It’s possible some of us may owe J-Vicious an apology.
I’m not…entirely comfortable with the idea of apologizing to J-V.
But I’m also an upstanding person. Who can admit when she was wrong.
Fall Risk and I volunteered for Ironman registration day again this year.
Picked one of those all day 8 hour work hours volunteer shifts. Like the dumbasses we are.
Because we’re committed to our community.
Fall Risk and I were very clear going in. That we would not be working the iPads again this year. It was way too stressful.
But we also all know me. And how much I like to know things. And how much I like for other people to know I know things.
So as the lady was demonstrating how to use the iPads. And asking for volunteers. Fall Risk and I looked around at the demographic surrounding us. Retirees…
I was physically uncomfortable not walking over and picking up an iPad. And announcing to everyone that I would be handling registration. And everyone else could go do lesser jobs. I’ve got this.
But Fall Risk was prepared. To muzzle me if she had to.
So she just sort of ushered me over to the swag table. Where all we would have to do was hand people bags. Of swag.
And then she left me. To guard our station. While she went off to find the port a potties.
Which is when people started to surround me.
Just dozens of volunteers. In green shirts. Trying to takeover our station.
You have to come back.
They all want to work this station.
They’re standing very close to me.
Captain Chris is telling everyone to work this station.
They have me surrounded.
Some dude just sat in your chair.
I’m about to go home.
I can’t do this.
“My god, just tell them you have it covered!”
I cant…I’m gonna go get an iPad.
But she’s stronger than me.
So she came back.
And reclaimed her chair.
And the swag bag station.
Which is when Captain came over and tried to train us. On how to hand out bags…
“Ok. So do y’all understand what you need to do here?”
I pick up this bag, and I…hand it to them…
“Yes. Very good.”
And then he started touching things. Trying to organize shit.
And I thought Fall Risk might smack his hand.
But he moved on. After he knocked an entire box of insoluble vitamin C containers over.
At one point. He started giving JJ stuff. Shirts. Hats. Finisher’s medals.
“But…I didn’t run the race.”
“But…it’s a finisher’s medal. I didn’t finish the race.”
“It doesn’t matter.”
“No. I think it actually does. And why are you putting the volunteers’ sandwiches out to just sit in the sun??”
“Because that’s what the lady in the maroon shirt told me to do.”
“You can’t put them in the sun. We’ll all die.”
And so, JJ is the Captain now. Which feels right.
And here’s what Fall Risk and I didn’t get to experience last year. While working the iPads.
Because the registration tent is set up in an assembly line fashion.
You get your timing chip. Then you go to the next tables and get your bib number. From the iPad people.
Then you come to Fall Risk and me to get your swag bag.
Then you move on down the line to the next… station…
After an hour of having to aggressively lay across the table to shove a bag at someone. Before they skipped our station entirely. And answering questions like, “So, is this everything?” or “Where do I go next?”
Literally two steps forward. To that table piled with race shirts. Right…in front of you. That’s where you go next.
“Where do I get my bus time?”
That’s two stations down. Listen. Just Focus. Just take this bag that I’ve been holding out to you for two minutes while you look confused. And move to the next. fucking. station.
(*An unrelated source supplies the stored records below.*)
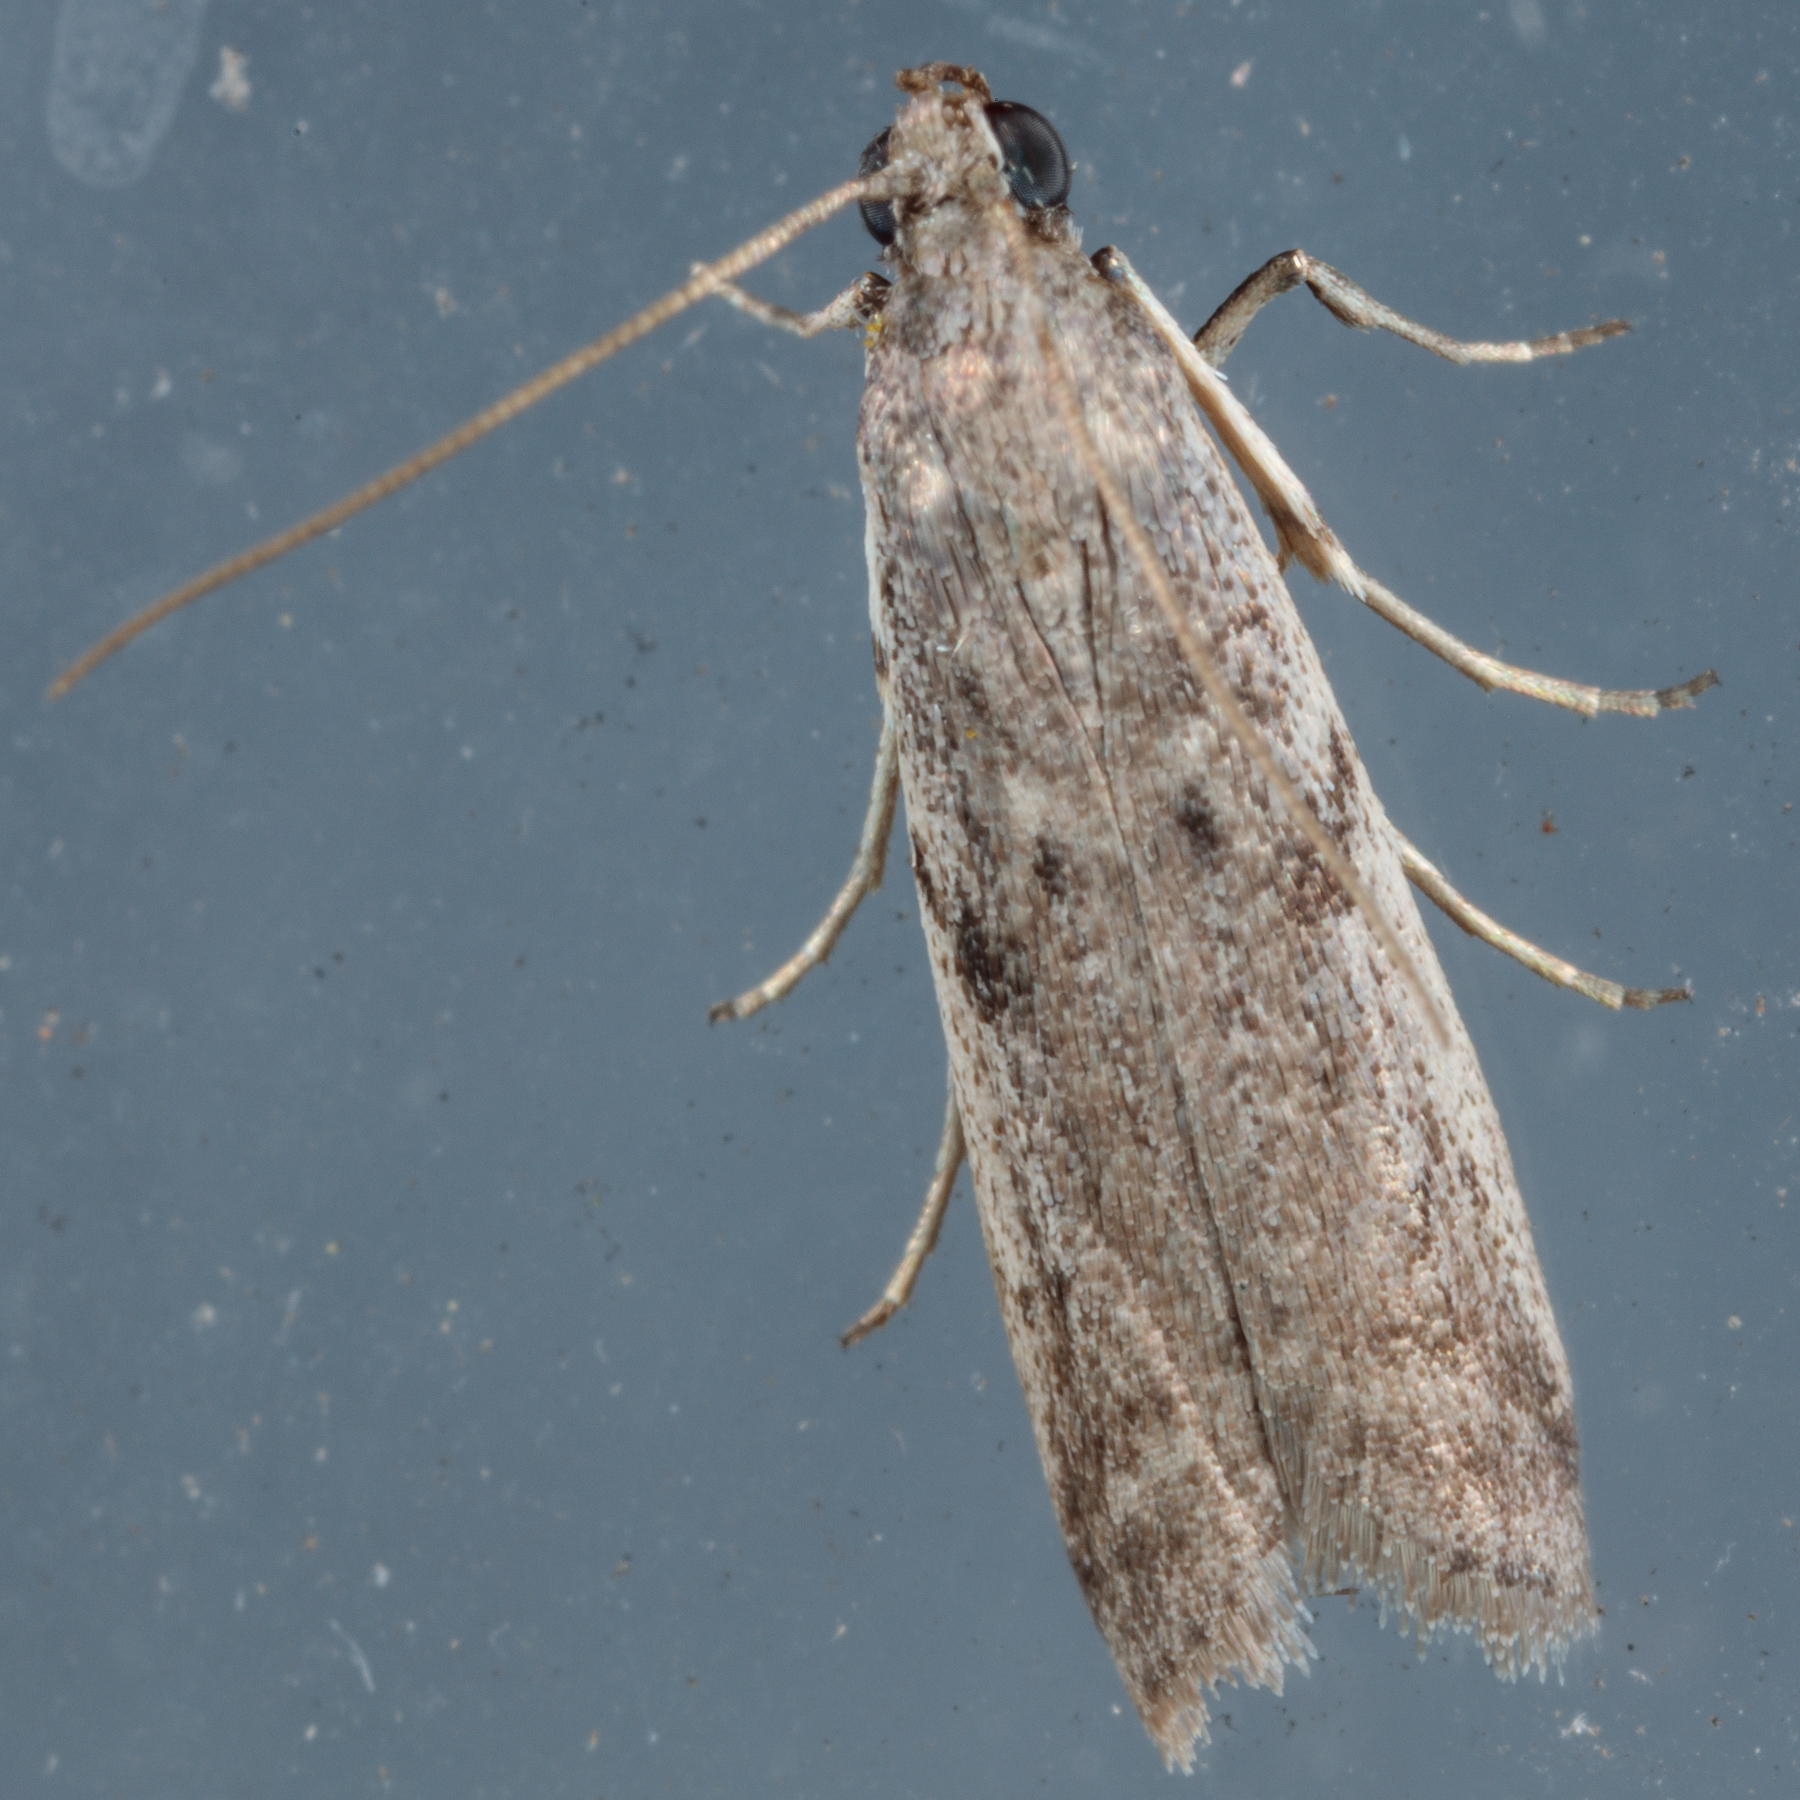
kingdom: Animalia
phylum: Arthropoda
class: Insecta
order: Lepidoptera
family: Pyralidae
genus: Phycitodes
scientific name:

Yesterday was arm day. And I’m tired.
The I turned to Fall Risk.
I think we owe J-Vicious an apology.
“I definitely do not owe him anything.”
But we made so much fun of him over the stations, and now…
And about the time I was preparing to suck up my pride. And apologize to J-V. For both of us.
Rogue shows up. For her shift.
And promptly settles in next to some beautiful blonde extrovert.
And not next to us.
Where she belongs.
And since she kept her back to us. As they chatted animatedly and smiled and laughed…
Fall Risk and I had to take to the messenger group. To try to get her back into her place.
It got a little aggressive at one point.
I may have thrown the phrase “fucking whore” around.
That was over the top.
I didn’t mean that.
I just…my insecurities lead to jealousy.
I probably need some counseling for that.
Which is the point where Rogue finally extracted herself from the blonde. And made her way back to us. And explained that blondie is a therapist. And she was trying to hook Fall Risk and I up.
No no, I do need that.
She’s probably very nice.
Don’t ever leave me.
She didn’t see the “fucking whore” comment, did she?
But also. We already have a therapist.
We don’t need another one. In our friend group.
So today I have to go over to Ironman Village.
And hide behind the boxes of Vitamin C.
And monitor Rogue.
To make sure she’s not chatting up blondie.
Or some other beautiful woman. Who has her shit way more together than Fall Risk and me.
And also to make sure the athletes understand that they have to just move to the next fucking station.
Seriously. How are y’all gonna navigate through the streets of Roanoke if you can’t even navigate a fucking assembly line???